Ellison’s vision, the website says, is “to establish Lanai as an island powered by solar energy, where electric cars would replace gasoline-powered, and seawater would be transformed into fresh water and used to sustain a new organic-farming industry that would feed the island and supply produce for export.”

And it’s not just talk. To make it easier for visitors to come, Ellison has already bought one Hawaii airline, Island Air, and is closing on the purchase of another, go! Airlines. Plans are to extend the runway at Lanai’s airport for bigger planes.

And to draw more high rollers, his team last December wooed a branch of Nobu, the luxury Japanese restaurant chain run by celebrity chef Nobu Matsuhisa, to the Four Seasons Manele Bay just in time for the holiday rush.

So once you’re on Lanai, what’s there to see? That’s the selling challenge. For folks with money, the attraction has been the fancy resorts and golf courses ― without the tourist crowds. Others come to hunt axis deer and mouflon sheep, nonnative species that have taken the run of the island. Lanai’s natural beauty is more subtle.

Back in the big Suburban, Bruce Harvey tells us about the Garden of the Gods, or Keahiakawelo, a place of stark beauty with red rocks and lava formations carved by wind and weather. Legend says the rocks were dropped from the sky by gods tending their gardens.

In the distance broods the island of Molokai, beyond wind-tunnel-like Kalohi Channel.

“We call that the Tahiti Express, because if your boat motor conks out, that’s where you end up,” Harvey quips.

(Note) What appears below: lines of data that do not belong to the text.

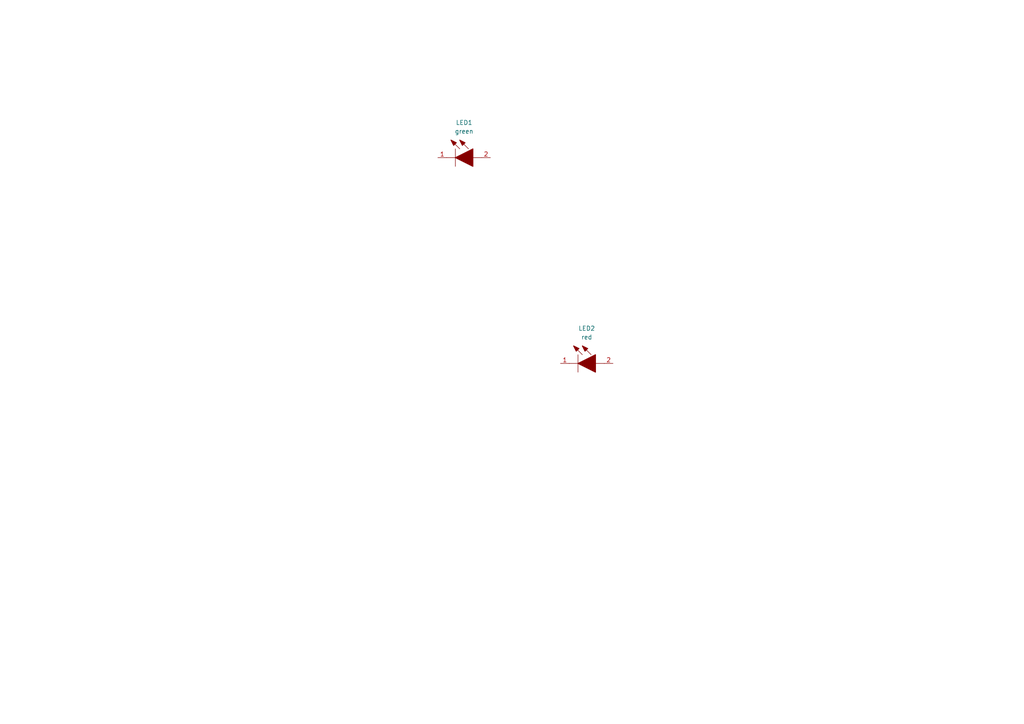
<source format=kicad_sch>
(kicad_sch (version 20211123) (generator eeschema)

  (uuid ab416139-88d2-45c6-a48c-757952b90ec2)

  (paper "A4")

  (title_block
    (title "SmartWatch - [4] LEDs")
    (date "2022-06-19")
    (comment 4 "Simon Brenninger")
  )

  


  (symbol (lib_id "LED red:150060SS75000") (at 162.56 105.41 0) (unit 1)
    (in_bom yes) (on_board yes) (fields_autoplaced)
    (uuid 0aced53a-e624-444d-a687-2ee6bdabbcba)
    (property "Reference" "LED2" (id 0) (at 170.18 95.25 0))
    (property "Value" "red" (id 1) (at 170.18 97.79 0))
    (property "Footprint" "LEDC1608X80N" (id 2) (at 175.26 101.6 0)
      (effects (font (size 1.27 1.27)) (justify left bottom) hide)
    )
    (property "Datasheet" "" (id 3) (at 175.26 104.14 0)
      (effects (font (size 1.27 1.27)) (justify left bottom) hide)
    )
    (property "Description" "LED,Wurth Elektronik,150060SS75000 Wurth Elektronik 150060SS75000, WL-SMCW Series Red LED, 630 nm, 1608 (0603) Clear, Rectangle Lens SMD Package" (id 4) (at 175.26 106.68 0)
      (effects (font (size 1.27 1.27)) (justify left bottom) hide)
    )
    (property "Height" "0.8" (id 5) (at 175.26 109.22 0)
      (effects (font (size 1.27 1.27)) (justify left bottom) hide)
    )
    (property "Mouser Part Number" "710-150060SS75000" (id 6) (at 175.26 111.76 0)
      (effects (font (size 1.27 1.27)) (justify left bottom) hide)
    )
    (property "Mouser Price/Stock" "https://www.mouser.co.uk/ProductDetail/Wurth-Elektronik/150060SS75000?qs=LlUlMxKIyB0oQaxwspeTEA%3D%3D" (id 7) (at 175.26 114.3 0)
      (effects (font (size 1.27 1.27)) (justify left bottom) hide)
    )
    (property "Manufacturer_Name" "Wurth Elektronik" (id 8) (at 175.26 116.84 0)
      (effects (font (size 1.27 1.27)) (justify left bottom) hide)
    )
    (property "Manufacturer_Part_Number" "150060SS75000" (id 9) (at 175.26 119.38 0)
      (effects (font (size 1.27 1.27)) (justify left bottom) hide)
    )
    (pin "1" (uuid c209b749-da8e-40c0-b62c-9fd03154995d))
    (pin "2" (uuid 7611aa8c-72b6-4a89-b68c-ee9217d48783))
  )

  (symbol (lib_id "LED green:150080GS75000") (at 127 45.72 0) (unit 1)
    (in_bom yes) (on_board yes) (fields_autoplaced)
    (uuid 252aa9f0-fe53-4a03-9827-7844b77135ad)
    (property "Reference" "LED1" (id 0) (at 134.62 35.56 0))
    (property "Value" "green" (id 1) (at 134.62 38.1 0))
    (property "Footprint" "LEDM2012X80N" (id 2) (at 139.7 41.91 0)
      (effects (font (size 1.27 1.27)) (justify left bottom) hide)
    )
    (property "Datasheet" "https://katalog.we-online.com/led/datasheet/150080GS75000.pdf" (id 3) (at 139.7 44.45 0)
      (effects (font (size 1.27 1.27)) (justify left bottom) hide)
    )
    (property "Description" "150080GS75000, Wurth Elektronik WL-SMCW 520 nm Green LED, 2012 (0805) Clear SMD package" (id 4) (at 139.7 46.99 0)
      (effects (font (size 1.27 1.27)) (justify left bottom) hide)
    )
    (property "Height" "0.8" (id 5) (at 139.7 49.53 0)
      (effects (font (size 1.27 1.27)) (justify left bottom) hide)
    )
    (property "Mouser Part Number" "710-150080GS75000" (id 6) (at 139.7 52.07 0)
      (effects (font (size 1.27 1.27)) (justify left bottom) hide)
    )
    (property "Mouser Price/Stock" "https://www.mouser.co.uk/ProductDetail/Wurth-Elektronik/150080GS75000?qs=2kOmHSv6VfQRoTEZVk1mGA%3D%3D" (id 7) (at 139.7 54.61 0)
      (effects (font (size 1.27 1.27)) (justify left bottom) hide)
    )
    (property "Manufacturer_Name" "Wurth Elektronik" (id 8) (at 139.7 57.15 0)
      (effects (font (size 1.27 1.27)) (justify left bottom) hide)
    )
    (property "Manufacturer_Part_Number" "150080GS75000" (id 9) (at 139.7 59.69 0)
      (effects (font (size 1.27 1.27)) (justify left bottom) hide)
    )
    (pin "1" (uuid b4b06033-3717-468c-8343-e1d09508169d))
    (pin "2" (uuid 5eead777-51b3-420a-9632-7fa92fc92def))
  )
)

</source>
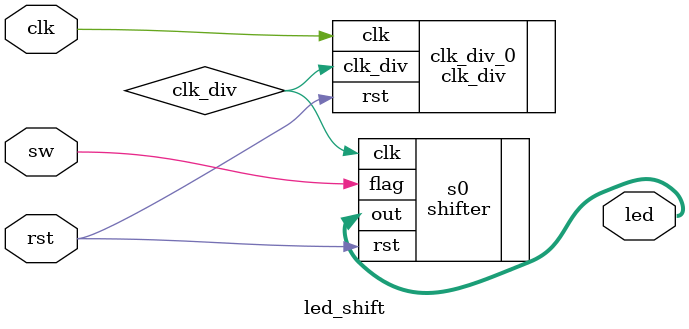
<source format=v>
module led_shift(
    input   clk   ,
    input   rst   ,
    input    sw  ,
    output  [3:0] led
    );
    
    wire    clk_div ;
    
    shifter s0(
    .clk    (clk_div),
	.rst	(rst),
    .flag   (sw),
    .out    (led)
    );
    
    clk_div clk_div_0(
    .clk    (clk),
    .rst    (rst),
    .clk_div    (clk_div)
    );
    
    
endmodule

</source>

Navigating the lumpy roads feels like riding a lunar rover, and the landscape fits right in.

Across the island, Harvey shows us Shipwreck Beach, where the first recorded foundering was in 1824, when square-riggers couldn’t tack against the wind and got trapped here. To this day, the hulk of an abandoned Navy oiler rots in the waves.

Walking the quiet beach we find coral bits and puka shells by the handful.

Back in the car we ascend a hillside of scrubby trees and more red soil, where tropical forests prospered until 1778, when the king of Hawaii island invaded Maui and lost. To save face, his war party landed on Lanai, consumed all the food, burned the forests and slaughtered thousands. Lanai never fully recovered.

Now Lanai has a new champion, a king of commerce with lofty dreams. Will the Pineapple Island achieve new greatness ― or will that road, too, be rough? Wait and see.